I have raised this issue with the right hon. Member for Sutton Coldfield, who now sits in the Foreign Office, but I do not think it is entirely within his portfolio. Will the Minister agree to pursue the issue? If that is the way they have tried to avoid or play down the intent of Parliament, it is a very serious matter.
I do not think we should operate on the basis of rumours, but I hope that the overseas territories and Crown dependencies will be following this debate with interest. We want them to follow both the spirit and the letter of the legislation that is implemented. The information should be publicly available—that is the clear intention.
This is a major commitment that will put the overseas territories and Crown dependencies ahead of most jurisdictions, and it will be a vital element of promoting greater transparency around the control and ownership of companies. I have sought assurances that it is not a hollow commitment. The FCDO is providing support to the overseas territories through Open Ownership, a respected and expert NGO, to ensure that each territory can progress its publicly accessible registers, and significant progress has been made. For example, Gibraltar’s register is already live, so it will be interesting to hear about the right hon. Lady’s experiences of that.
That may be something that the right hon. Lady will investigate. I am happy to make the commitment that we will do so as well.
The Cayman Islands has completed a consultation on the approach to its register, and the technical work to hit the target date is under way. The BVI recently passed primary legislation to enable the framework for regulations to be made for its register in preparation for the end of 2023. Smaller overseas territories are also working with the FCDO to update their systems to allow public access to this important information. Notably, in Anguilla the FCDO financed a completely new register, which is designed to allow public access.

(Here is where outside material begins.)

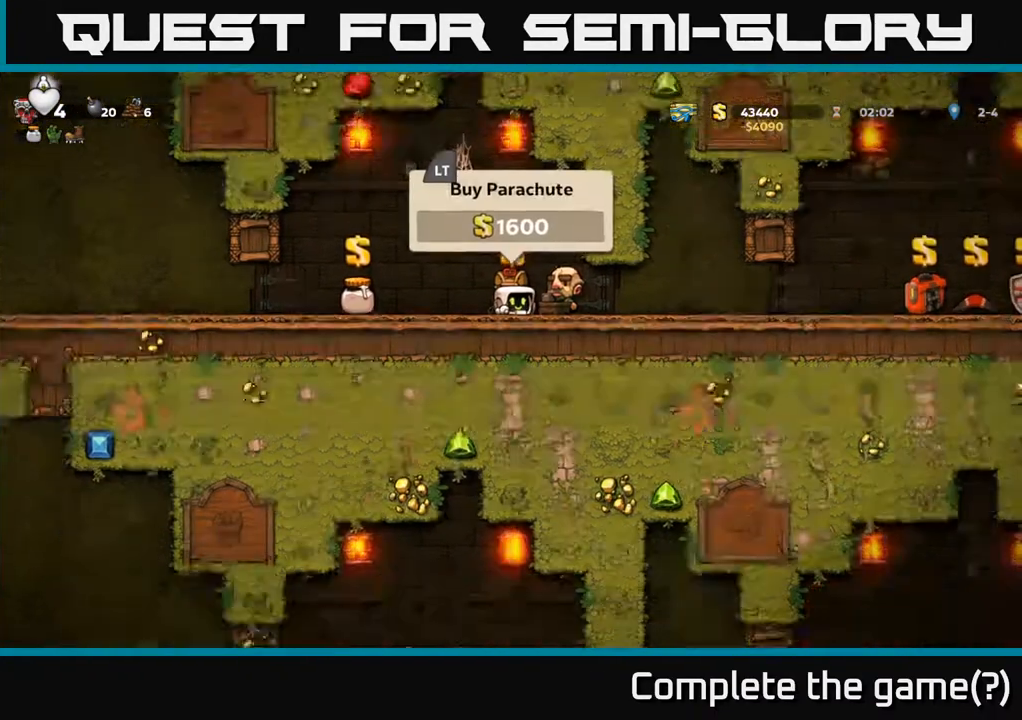
{"buttons": [], "left_stick": "down-left", "right_stick": "center", "events": []}
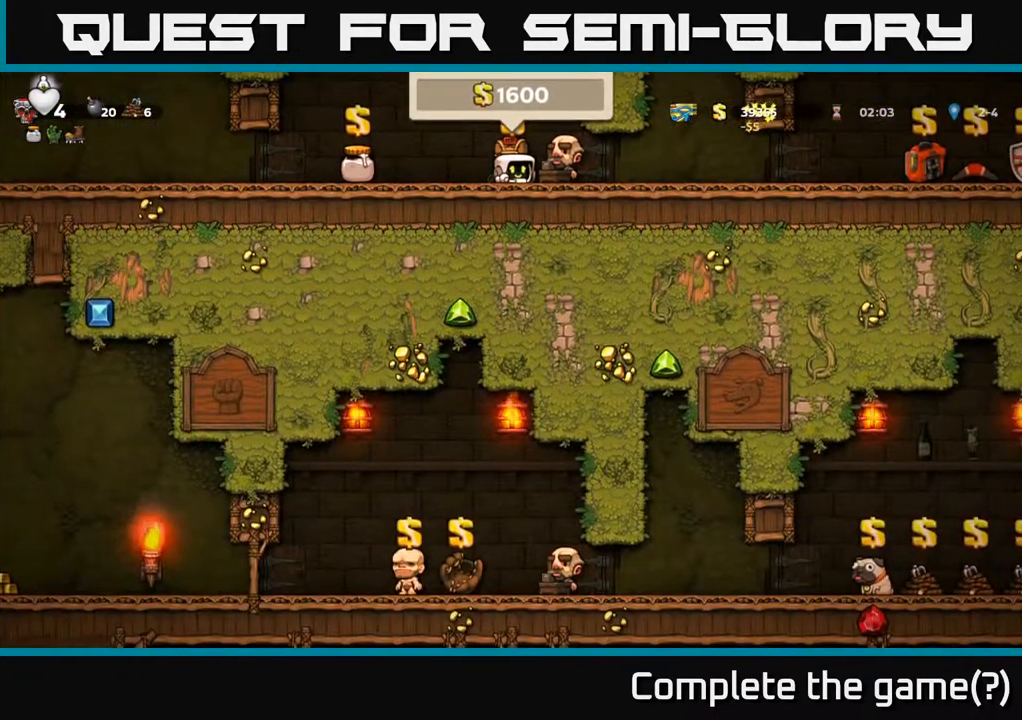
{"buttons": [], "left_stick": "right", "right_stick": "center", "events": [[233, "left_stick", "down"], [417, "left_stick", "right"]]}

The effect of new clause 53 would be to move the timeline forward by only six months for the overseas territories. All the territories are now willingly implementing publicly accessible registers and putting significant effort into the policy, despite the fact that most jurisdictions around the world are not doing so. To move forward an agreed timeline would not show good faith in our partnership with the territories. I can commit to keep the House regularly up to date on progress with the territories, and the UK Government will continue to work collaboratively, and as equal partners, with the overseas territories on their commitment.
I fear that it is a bit naive and complacent to think that this is going to be done by consensus. Five years have gone by since the 2018 Act was introduced and it is extraordinary that we may have to wait another 12 months, as the Minister says. Frankly, I remain sceptical that, without a stick as well as a carrot in this conversation, anything will ever happen. I would welcome any feedback that the Minister has on that point. I do not really have a specific question for him, but I am struggling to understand why we can possibly think it is acceptable that here we are, five years later, with a chasm in our ability to implement and go after the things that we want to go after. Does he really think it is justifiable to wait another 12 months, rather than just accepting the new clause?
As Ronald Reagan used to say about the Russians: trust, but verify. It is important that we trust our partners but also that we see what they are doing to put these measures into effect. I quoted a number of examples where that has been done. All these overseas territories are putting the measures in place. It is right to work on a basis of good faith. We have the stick the hon. Gentleman requires, if necessary. Beyond the end of 2023, we can then use the Order in Council procedure, as he suggests. I will ensure that we keep watch over the situation very carefully, as I have committed to do. The hon. Gentleman can rest assured that it is our understanding that these measures will be in place. I urge him to withdraw the new clause on that basis.